If that were true, they would not have bungled gnomes, knights etc.
 

Whizbang Dustyboots said:
You can keep mentioning your amazing ability to have a letter published in a magazine that actively solicits letters, but it doesn't make your argument any better.
I didn't mention it to support my argument directly, merely to illustrate that my position is one I've long held. The fact that the letter was published some time ago is the relevant point, not that it was published at all.

By sarcastically describing my "ability" as "amazing", you are making an ad hominem attack which is uncalled for.
 

InVinoVeritas said:
*blink*

Halflings? Not sexy? Not even slinky, leather-clad, got-that-petite-hot-thing-going Lidda?

Someone's still thinking of hairfeet. Disappointing, really.
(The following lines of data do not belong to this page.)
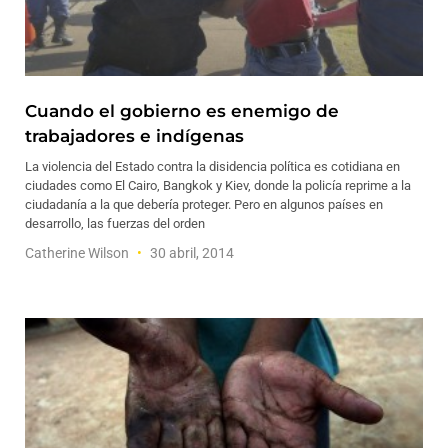
Cuando el gobierno es enemigo de
trabajadores e indígenas
La violencia del Estado contra la disidencia política es cotidiana en
ciudades como El Cairo, Bangkok y Kiev, donde la policía reprime a la
ciudadanía a la que debería proteger. Pero en algunos países en
desarrollo, las fuerzas del orden
Catherine Wilson
30 abril, 2014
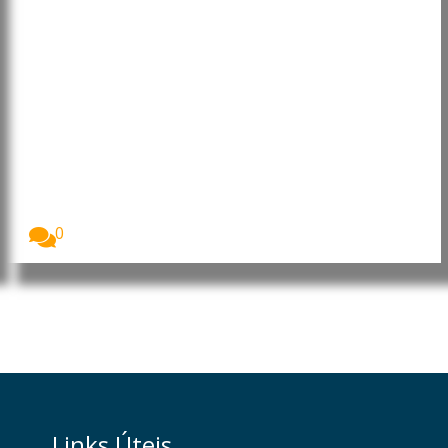
Afeganistão: Desnutrição
infantil atinge níveis
alarmantes, alerta Programa
Mundial de Alimentos
O Programa Mundial de Alimentos (PMA/WFP) alertou
que...
0
Links Úteis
Done correctly, all the races are sexy. I can even think of sexy gnomes and half-orcs I've seen. Someone in the novel department needs to see more art.
Sorry about this, but you went and inspired me, and then I just couldn't stop myself...

So let's have a big hand for that great druidic group of strolling players The Beech Boys as they sing their number one hit...

Well half orc girls are great
I really dig those jutting fangs
And the gnomish girls with their magic tricks
Make me glad that I'm a man

The half-elf girls are charming and they always treat you right
And the halfling girls are so short and sweet
Really fill me with delight

I wish they all could be hairy dwarven
I wish they all could be hairy dwarven
I wish they all could be hairy dwarven girls​
 

Whizbang Dustyboots said:
I wanted to go with a classic sort of campaign setting -- dwarves, dragons, kobolds, goblins, a human-run feudal state -- but I wanted to change it up so that it wasn't just The Hobbit leftovers.

So I decided to go with a different mountain culture, one I'm reasonably familiar with and which I thought fit in well with D&D dwarves.

If you've never had a barefoot dwarf spitting tobacco while sharpening his axe on a porch and wearing a standed pair of overalls, I submit your dwarves have been trapped in too narrow of a stereotype, since from where I'm sitting, this fits perfectly and is a natural outgrowth of the standard tropes.

You, sir, are my new hero. Living in rural Kentucky, I can see very well how that'd fit a fantasy dwarf.